Knowing that $$\int_{0}^{+\infty} \frac{1 - \cos (t)}{t^2} dt = \frac{\pi}{2}$$ Show that $$\forall s \in \mathbb R, \frac{2}{\pi}\int_{0}^{+\infty} \frac{1 - \cos (st)}{t^2} dt = |s|$$
Let $s \in \mathbb R$.
If $s=0$, the formula is right.
Else,
let $u = \frac{t}{s}$, then, if $s > 0$, $$\int_{0}^{+\infty} \frac{1 - \cos (t)}{t^2} dt = \int_{0}^{+\infty} \frac{1 - \cos (su)}{su^2} du$$ so $$\frac{2}{\pi}\int_{0}^{+\infty} \frac{1 - \cos (su)}{u^2} du = |s|.$$
I'm having trouble when $s<0$, because, with $u = \frac{t}{s}$, $$\int_{0}^{+\infty} \frac{1 - \cos (t)}{t^2} dt = \int_{0}^{-\infty} \frac{1 - \cos (su)}{su^2} du$$
Because of $u \mapsto u^2$ and $\cos$ are even, I can say
$$\frac{2}{\pi}\int_{0}^{-\infty} \frac{1 - \cos (su)}{u^2} du = \frac{2}{\pi}\int_{0}^{+\infty} \frac{1 - \cos (su)}{u^2} du = s$$
I should get $|s|$.
Any help would be appreciated.

**DATA:**
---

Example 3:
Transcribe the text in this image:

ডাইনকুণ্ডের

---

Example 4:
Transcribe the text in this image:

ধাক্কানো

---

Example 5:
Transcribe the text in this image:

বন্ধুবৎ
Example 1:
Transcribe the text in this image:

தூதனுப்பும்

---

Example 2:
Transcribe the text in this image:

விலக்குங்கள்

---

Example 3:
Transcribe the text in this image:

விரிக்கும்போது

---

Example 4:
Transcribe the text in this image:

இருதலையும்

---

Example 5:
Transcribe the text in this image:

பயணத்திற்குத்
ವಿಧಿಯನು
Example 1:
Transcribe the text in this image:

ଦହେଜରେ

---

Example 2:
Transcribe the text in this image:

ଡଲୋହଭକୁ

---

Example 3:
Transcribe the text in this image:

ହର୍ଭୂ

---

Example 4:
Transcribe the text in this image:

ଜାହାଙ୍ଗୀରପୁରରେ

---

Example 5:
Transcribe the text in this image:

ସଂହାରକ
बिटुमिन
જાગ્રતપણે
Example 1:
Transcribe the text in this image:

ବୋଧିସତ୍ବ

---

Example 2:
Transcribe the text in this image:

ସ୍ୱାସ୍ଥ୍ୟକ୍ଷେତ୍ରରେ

...

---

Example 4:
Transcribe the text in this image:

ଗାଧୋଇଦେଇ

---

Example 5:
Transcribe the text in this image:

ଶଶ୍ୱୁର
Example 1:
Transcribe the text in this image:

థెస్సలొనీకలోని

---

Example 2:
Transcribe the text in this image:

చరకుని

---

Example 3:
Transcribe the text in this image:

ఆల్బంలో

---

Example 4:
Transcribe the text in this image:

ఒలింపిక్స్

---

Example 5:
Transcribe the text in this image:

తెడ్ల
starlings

---

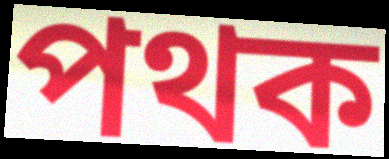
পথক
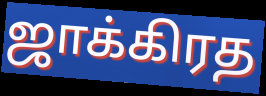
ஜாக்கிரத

**EXERCISE AIM:**
Can you reproduce the full post above about the integral of (1 − cos st)/t², word for word?

**REPLY:**
Knowing that $$\int_{0}^{+\infty} \frac{1 - \cos (t)}{t^2} dt = \frac{\pi}{2}$$ Show that $$\forall s \in \mathbb R, \frac{2}{\pi}\int_{0}^{+\infty} \frac{1 - \cos (st)}{t^2} dt = |s|$$
Let $s \in \mathbb R$.
If $s=0$, the formula is right.
Else,
let $u = \frac{t}{s}$, then, if $s > 0$, $$\int_{0}^{+\infty} \frac{1 - \cos (t)}{t^2} dt = \int_{0}^{+\infty} \frac{1 - \cos (su)}{su^2} du$$ so $$\frac{2}{\pi}\int_{0}^{+\infty} \frac{1 - \cos (su)}{u^2} du = |s|.$$
I'm having trouble when $s<0$, because, with $u = \frac{t}{s}$, $$\int_{0}^{+\infty} \frac{1 - \cos (t)}{t^2} dt = \int_{0}^{-\infty} \frac{1 - \cos (su)}{su^2} du$$
Because of $u \mapsto u^2$ and $\cos$ are even, I can say
$$\frac{2}{\pi}\int_{0}^{-\infty} \frac{1 - \cos (su)}{u^2} du = \frac{2}{\pi}\int_{0}^{+\infty} \frac{1 - \cos (su)}{u^2} du = s$$
I should get $|s|$.
Any help would be appreciated.